De acordo com Paulino, o movimento de ocupação de espaços políticos por lideranças evangélicas tem raízes no final dos anos 1980. Ele lembrou que esse processo ocorre dentro do marco do Estado laico e vem resultando em legislações de reconhecimento cultural sancionadas durante os governos Lula e Dilma.
O pesquisador André Ítalo Rocha, autor do livro A Bancada da Bíblia, disse em entrevista ao jornal Diário do Nordeste que o número de deputados federais vinculados à religião evangélica passou de 32 na redemocratização para cerca de 90 a 100 atualmente, de um total de 513. No Senado, estima-se entre 10 a 15 parlamentares com esse vínculo, entre os 81 senadores.
No campo político, o apoio evangélico à eleição de Jair Bolsonaro em 2018 é citado como um dos marcos mais visíveis dessa presença. Durante o mandato, o ex-presidente adotou pautas consideradas caras ao setor, como a defesa da família tradicional, e indicou o jurista André Mendonça, definido como “terrivelmente evangélico”, ao Supremo Tribunal Federal.
Lapa atribui parte da força política evangélica à forma de organização doutrinária. “O movimento evangélico tem muito essa ideia doutrinária de bem e mal. Ou você é um deles ou você está no caminho errado”, afirmou. Ela destacou ainda o papel de práticas culturais próprias, como a rejeição a festas populares, o que contribui para formar uma identidade coletiva segregada e politicamente coesa.
Desafios e desaceleração do crescimento
Apesar do avanço político e demográfico, o ritmo de crescimento evangélico caiu. Entre 2000 e 2010, o aumento foi de 6,6%; entre 2010 e 2022, o crescimento foi de 5,3 pontos.
Priscila Lapa atribui parte dessa desaceleração à politização excessiva das igrejas. “Esse processo da radicalização que abateu o Brasil fez muita gente se sentir dentro do ápice da discussão política […] isso pode ter gerado uma fadiga do processo”, afirmou.
Paulino apontou também para o aumento dos sem religião, especialmente entre os jovens, como um possível fator de impacto: “Talvez esteja relacionado à consciência crítica das juventudes, que optam pelo não pertencimento religioso ou por uma espiritualidade livre do controle institucional”, afirmou.

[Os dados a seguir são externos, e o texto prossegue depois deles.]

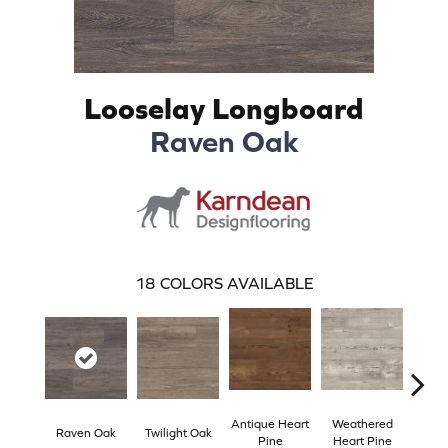
Looselay Longboard
Raven Oak
18
COLORS AVAILABLE
Antique Heart
Weathered
Reclai
Raven Oak
Twilight Oak
Pine
Heart Pine
P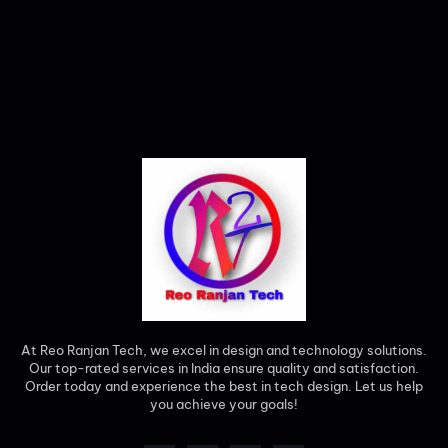
At Reo Ranjan Tech, we excel in design and technology solutions.
Our top-rated services in India ensure quality and satisfaction.
Order today and experience the best in tech design. Let us help
you achieve your goals!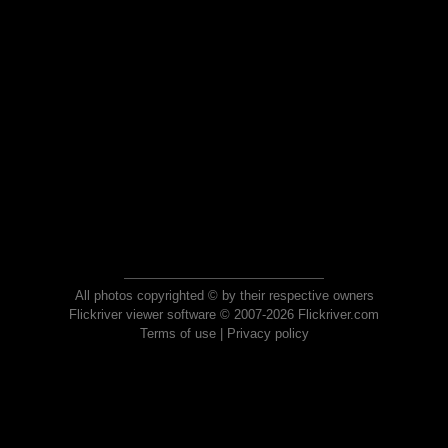
All photos copyrighted © by their respective owners
Flickriver viewer software © 2007-2026 Flickriver.com
Terms of use
|
Privacy policy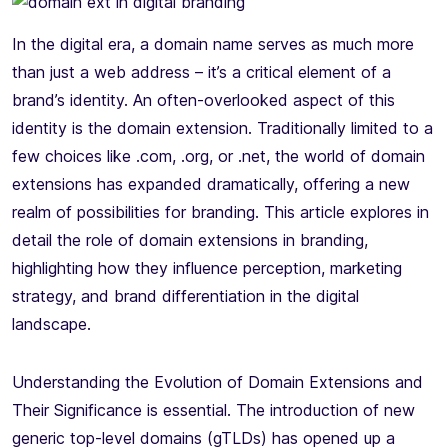
In the digital era, a domain name serves as much more
than just a web address – it’s a critical element of a
brand’s identity. An often-overlooked aspect of this
identity is the domain extension. Traditionally limited to a
few choices like .com, .org, or .net, the world of domain
extensions has expanded dramatically, offering a new
realm of possibilities for branding. This article explores in
detail the role of domain extensions in branding,
highlighting how they influence perception, marketing
strategy, and brand differentiation in the digital
landscape.
Understanding the Evolution of Domain Extensions and
Their Significance is essential. The introduction of new
generic top-level domains (gTLDs) has opened up a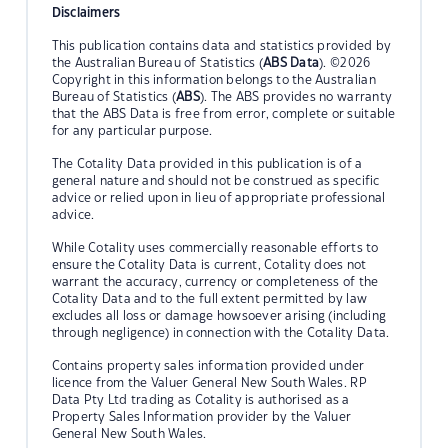
Disclaimers
This publication contains data and statistics provided by
the Australian Bureau of Statistics (
ABS Data
). ©2026
Copyright in this information belongs to the Australian
Bureau of Statistics (
ABS
). The ABS provides no warranty
that the ABS Data is free from error, complete or suitable
for any particular purpose.
The Cotality Data provided in this publication is of a
general nature and should not be construed as specific
advice or relied upon in lieu of appropriate professional
advice.
While Cotality uses commercially reasonable efforts to
ensure the Cotality Data is current, Cotality does not
warrant the accuracy, currency or completeness of the
Cotality Data and to the full extent permitted by law
excludes all loss or damage howsoever arising (including
through negligence) in connection with the Cotality Data.
Contains property sales information provided under
licence from the Valuer General New South Wales. RP
Data Pty Ltd trading as Cotality is authorised as a
Property Sales Information provider by the Valuer
General New South Wales.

Segundo ele, escândalos envolvendo lideranças religiosas — como casos de abuso sexual, corrupção e pedofilia — também podem contribuir para esse cenário.
Tensões
O avanço evangélico em espaços institucionais tem gerado tensões com outras tradições religiosas, especialmente as de matriz afro-brasileira. Paulino acusa os evangélicos de intolerância: “O fundamentalismo evangélico resulta em perseguição às manifestações religiosas afro-indígenas e afro-brasileiras, como umbanda e candomblé, no esforço de reproduzir o apagamento histórico imposto pela colonização”, atacou.

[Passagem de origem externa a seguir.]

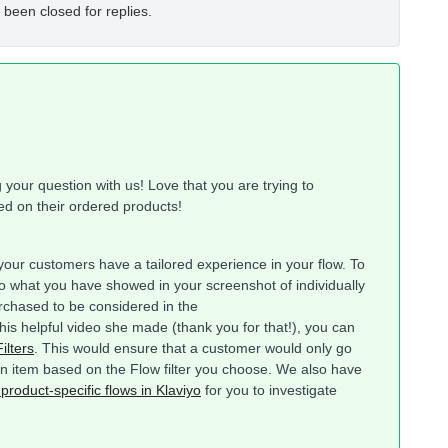
 been closed for replies.
our question with us! Love that you are trying to
ed on their ordered products!
ur customers have a tailored experience in your flow. To
o what you have showed in your screenshot of individually
rchased to be considered in the
this helpful video she made (thank you for that!), you can
ilters
. This would ensure that a customer would only go
ain item based on the Flow filter you choose. We also have
 product-specific flows in Klaviyo
for you to investigate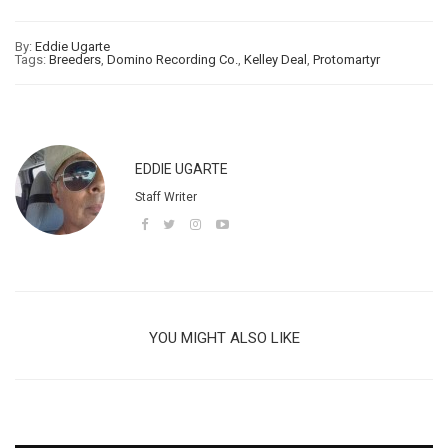
By:
Eddie Ugarte
Tags:
Breeders
,
Domino Recording Co.
,
Kelley Deal
,
Protomartyr
EDDIE UGARTE
Staff Writer
YOU MIGHT ALSO LIKE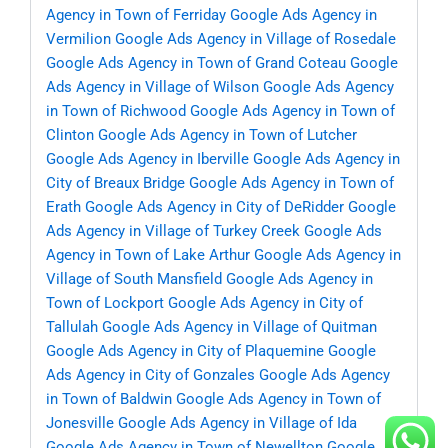
Agency in Town of Ferriday
Google Ads Agency in
Vermilion
Google Ads Agency in Village of Rosedale
Google Ads Agency in Town of Grand Coteau
Google
Ads Agency in Village of Wilson
Google Ads Agency
in Town of Richwood
Google Ads Agency in Town of
Clinton
Google Ads Agency in Town of Lutcher
Google Ads Agency in Iberville
Google Ads Agency in
City of Breaux Bridge
Google Ads Agency in Town of
Erath
Google Ads Agency in City of DeRidder
Google
Ads Agency in Village of Turkey Creek
Google Ads
Agency in Town of Lake Arthur
Google Ads Agency in
Village of South Mansfield
Google Ads Agency in
Town of Lockport
Google Ads Agency in City of
Tallulah
Google Ads Agency in Village of Quitman
Google Ads Agency in City of Plaquemine
Google
Ads Agency in City of Gonzales
Google Ads Agency
in Town of Baldwin
Google Ads Agency in Town of
Jonesville
Google Ads Agency in Village of Ida
Google Ads Agency in Town of Newellton
Google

Ele acrescentou que a forma como o poder político é exercido por setores evangélicos muitas vezes não inclui o diálogo com a diversidade religiosa brasileira, reforçando práticas de exclusão simbólica e social.
Perspectivas
O Censo 2022 apontou tendências claras de diversificação religiosa no Brasil. Embora os católicos ainda sejam maioria, o crescimento evangélico e a expansão dos sem religião indicam mudanças sociais de grande impacto. Para especialistas, os reflexos dessas transformações são visíveis tanto no eleitorado quanto na composição das casas legislativas e nas disputas por poder no Estado.

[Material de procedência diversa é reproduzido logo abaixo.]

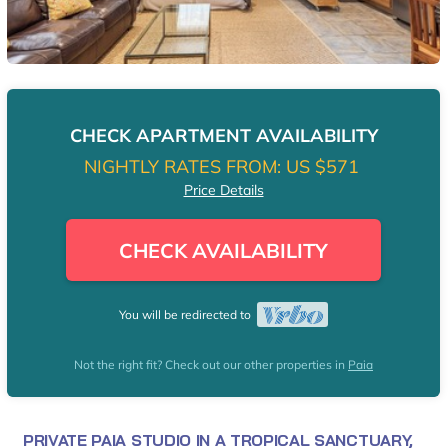
CHECK APARTMENT AVAILABILITY
NIGHTLY RATES FROM:
US $571
Price Details
CHECK AVAILABILITY
You will be redirected to
Not the right fit? Check out our other properties in
Paia
PRIVATE PAIA STUDIO IN A TROPICAL SANCTUARY,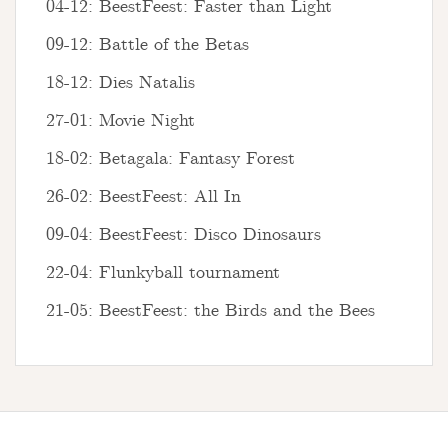
04-12: BeestFeest: Faster than Light
09-12: Battle of the Betas
18-12: Dies Natalis
27-01: Movie Night
18-02: Betagala: Fantasy Forest
26-02: BeestFeest: All In
09-04: BeestFeest: Disco Dinosaurs
22-04: Flunkyball tournament
21-05: BeestFeest: the Birds and the Bees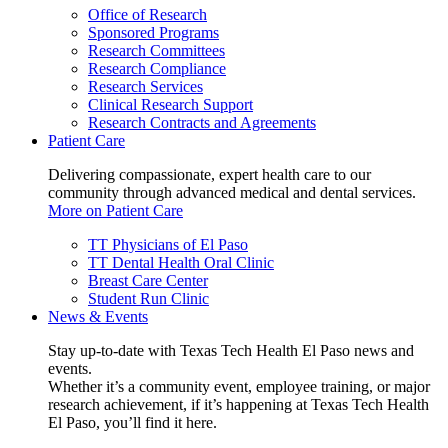
Office of Research
Sponsored Programs
Research Committees
Research Compliance
Research Services
Clinical Research Support
Research Contracts and Agreements
Patient Care
Delivering compassionate, expert health care to our
community through advanced medical and dental services.
More on Patient Care
TT Physicians of El Paso
TT Dental Health Oral Clinic
Breast Care Center
Student Run Clinic
News & Events
Stay up-to-date with Texas Tech Health El Paso news and
events.
Whether it’s a community event, employee training, or major
research achievement, if it’s happening at Texas Tech Health
El Paso, you’ll find it here.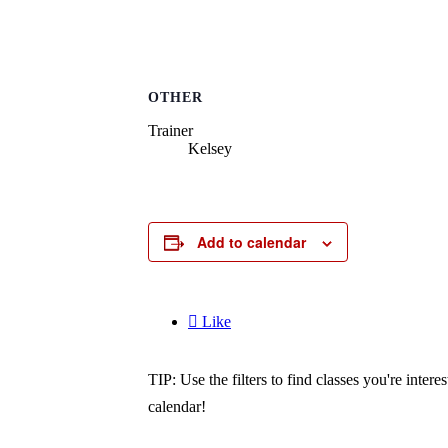
OTHER
Trainer
Kelsey
Add to calendar

Like
TIP: Use the filters to find classes you're inte
calendar!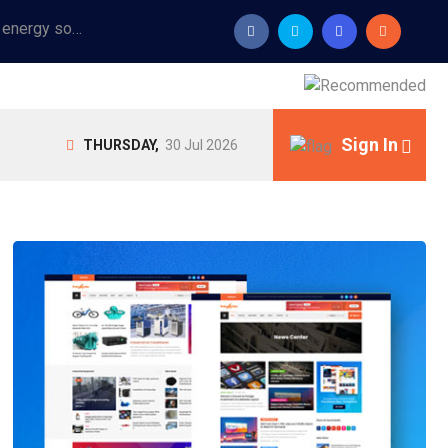
Provide industrial equipment, instruments, machinery, food processing systems, and new energy solutions for manufacturers and laboratories.
Sign In
THURSDAY,
30 Jul 2026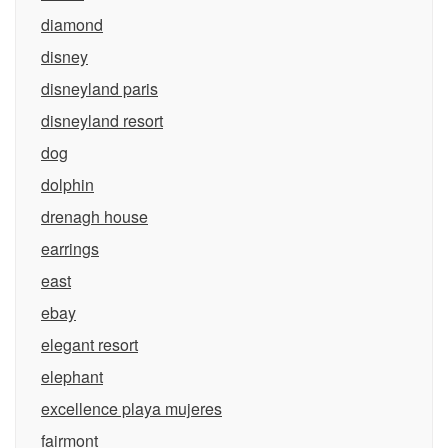
diamond
disney
disneyland paris
disneyland resort
dog
dolphin
drenagh house
earrings
east
ebay
elegant resort
elephant
excellence playa mujeres
fairmont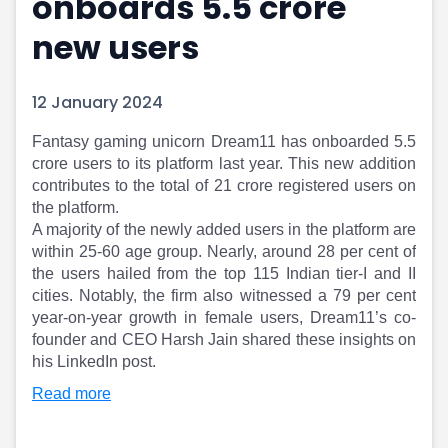
onboards 5.5 crore
Portfolio Suggestions
Market Calendar
new users
Screener
Buy Sell Dashboard
Raise
Pro Subscription
Market Events
Pre Ipo Fundraising
12 January 2024
Buy Sell Dashboard
Prarambh
Raise
Valuations
​Fantasy gaming unicorn Dream11 has onboarded 5.5
Pre Ipo Fundraising
SME IPO
crore users to its platform last year. This new addition
Prarambh
Sell your Business
contributes to the total of 21 crore registered users on
the platform.
Discover
Valuations
A majority of the newly added users in the platform are
SME IPO
Video
within 25-60 age group. Nearly, around 28 per cent of
Sell your Business
Shorts
the users hailed from the top 115 Indian tier-I and II
Discover
News
cities. Notably, the firm also witnessed a 79 per cent
Video
Feed
year-on-year growth in female users, Dream11’s co-
Shorts
Article
founder and CEO Harsh Jain shared these insights on
News
Top Investors
his LinkedIn post.​​
Sell & Partner
Feed
Read more
Article
Channel Partner
Top Investors
ESOPs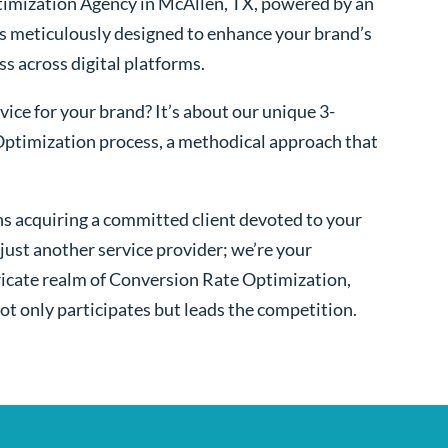
imization Agency in McAllen, TX, powered by an
s meticulously designed to enhance your brand’s
ss across digital platforms.
ice for your brand? It’s about our unique 3-
ptimization process, a methodical approach that
s acquiring a committed client devoted to your
ust another service provider; we’re your
ntricate realm of Conversion Rate Optimization,
ot only participates but leads the competition.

A cientista política Priscila Lapa e o antropólogo Antonio George Paulino ressaltaram que a pluralidade dentro das religiões precisa ser considerada na análise política e social. Ambos também apontam que os próximos anos serão marcados por disputas mais acirradas por influência, identidade e pertencimento entre os diferentes grupos religiosos no País.